● **PAGE EXCERPT**:
[start]

A blend of autobiography and fiction, the book opens on the day his close friend Pop, a celebrated hunter, leaves Ernest in charge of the safari camp and news arrives of a potential attack from a hostile tribe. Drama continues to build as his wife, Mary pursues the great black–maned lion that has become her obsession. Spicing his depictions of human longings with sharp humor, Hemingway captures the excitement of big-game hunting and the unparalleled beauty of the scenery—the green plains covered with gray mist, zebra and gazelle traversing the horizon, cool dark nights broken by the sounds of the hyena's cry.
As the group at camp help Mary track her prize, she and Ernest suffer the “incalculable casualties of marriage,” and their attempts to love each other well are marred by cruelty, competition and infidelity. Ernest has become involved with Debba, an African girl whom he supposedly plans to take as a second bride. Increasingly enchanted by the local African community, he struggles between the attraction of these two women and the wildly different cultures they represent.
In True at First Light, Hemingway also chronicles his exploits—sometimes hilarious and sometimes poignant—among the African men with whom he has become very close, reminisces about encounters with other writers and his days in Paris and Spain and satirizes, among other things, the role of organized religion in Africa. He also muses on the act of writing itself and the author's role in determining the truth. What is fact and what is fiction? This is a question that was posed by Hemingway's readers throughout his career and is one of his principal subjects here.
Equally adept at evoking the singular textures of the landscape, the thrill of the hunt and the complexities of married life, Hemingway weaves a tale that is rich in laughter, beauty and profound insight. True at First Light is an extraordinary publishing event—a breathtaking final work from one of this nation's most beloved and important writers.

[end]

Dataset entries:
[start]

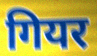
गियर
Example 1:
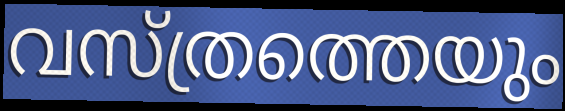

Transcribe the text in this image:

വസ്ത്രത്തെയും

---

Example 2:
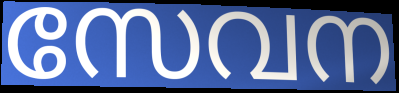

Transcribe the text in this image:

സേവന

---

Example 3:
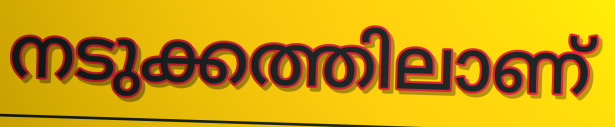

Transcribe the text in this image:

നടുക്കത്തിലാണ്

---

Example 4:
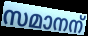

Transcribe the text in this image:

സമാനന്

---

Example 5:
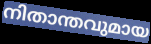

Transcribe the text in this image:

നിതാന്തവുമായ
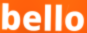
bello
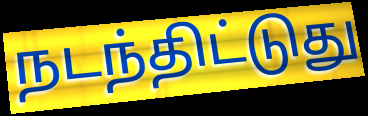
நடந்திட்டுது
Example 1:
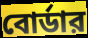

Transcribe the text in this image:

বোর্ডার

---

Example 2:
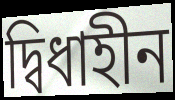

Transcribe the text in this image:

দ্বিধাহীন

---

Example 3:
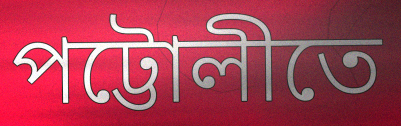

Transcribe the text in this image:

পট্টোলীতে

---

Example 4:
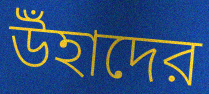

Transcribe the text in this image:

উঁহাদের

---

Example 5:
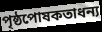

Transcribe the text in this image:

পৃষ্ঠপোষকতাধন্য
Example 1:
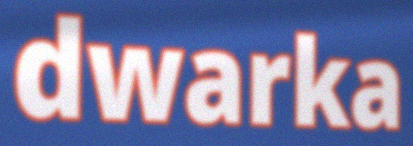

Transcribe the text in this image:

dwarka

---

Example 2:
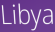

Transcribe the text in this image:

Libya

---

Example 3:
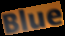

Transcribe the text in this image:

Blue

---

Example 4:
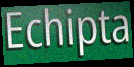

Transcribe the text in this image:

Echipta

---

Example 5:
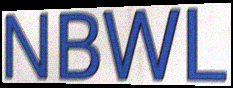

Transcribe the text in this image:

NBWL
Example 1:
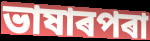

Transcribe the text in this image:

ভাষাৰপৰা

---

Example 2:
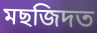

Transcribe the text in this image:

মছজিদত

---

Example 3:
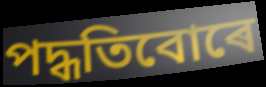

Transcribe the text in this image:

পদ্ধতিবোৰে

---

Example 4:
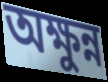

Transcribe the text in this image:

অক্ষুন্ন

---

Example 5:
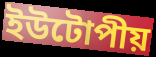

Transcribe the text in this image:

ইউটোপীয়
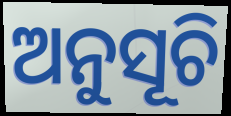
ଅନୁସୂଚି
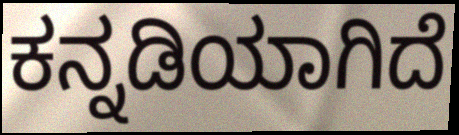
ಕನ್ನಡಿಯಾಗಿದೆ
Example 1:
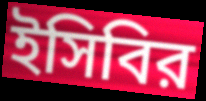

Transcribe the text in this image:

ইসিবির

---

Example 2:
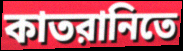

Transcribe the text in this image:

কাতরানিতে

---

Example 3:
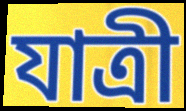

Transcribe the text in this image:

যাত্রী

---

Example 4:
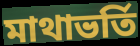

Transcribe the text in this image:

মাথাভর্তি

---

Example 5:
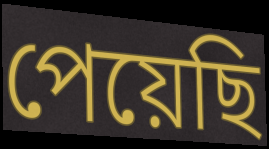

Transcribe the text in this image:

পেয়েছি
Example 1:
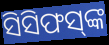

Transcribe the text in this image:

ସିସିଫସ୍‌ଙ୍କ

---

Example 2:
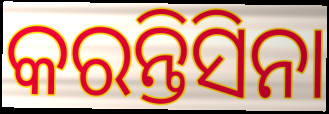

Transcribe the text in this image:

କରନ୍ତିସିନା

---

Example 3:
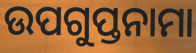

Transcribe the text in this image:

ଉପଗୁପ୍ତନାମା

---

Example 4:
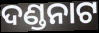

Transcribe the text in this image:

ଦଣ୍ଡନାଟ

[end]

● **REQUIREMENTS**:
Rewrite the True at First Light description from "A blend of autobiography" up to and including "the hyena's cry.", renaming "gray mist" to "morning haze".

● **FULL ANSWER**:
A blend of autobiography and fiction, the book opens on the day his close friend Pop, a celebrated hunter, leaves Ernest in charge of the safari camp and news arrives of a potential attack from a hostile tribe. Drama continues to build as his wife, Mary pursues the great black–maned lion that has become her obsession. Spicing his depictions of human longings with sharp humor, Hemingway captures the excitement of big-game hunting and the unparalleled beauty of the scenery—the green plains covered with morning haze, zebra and gazelle traversing the horizon, cool dark nights broken by the sounds of the hyena's cry.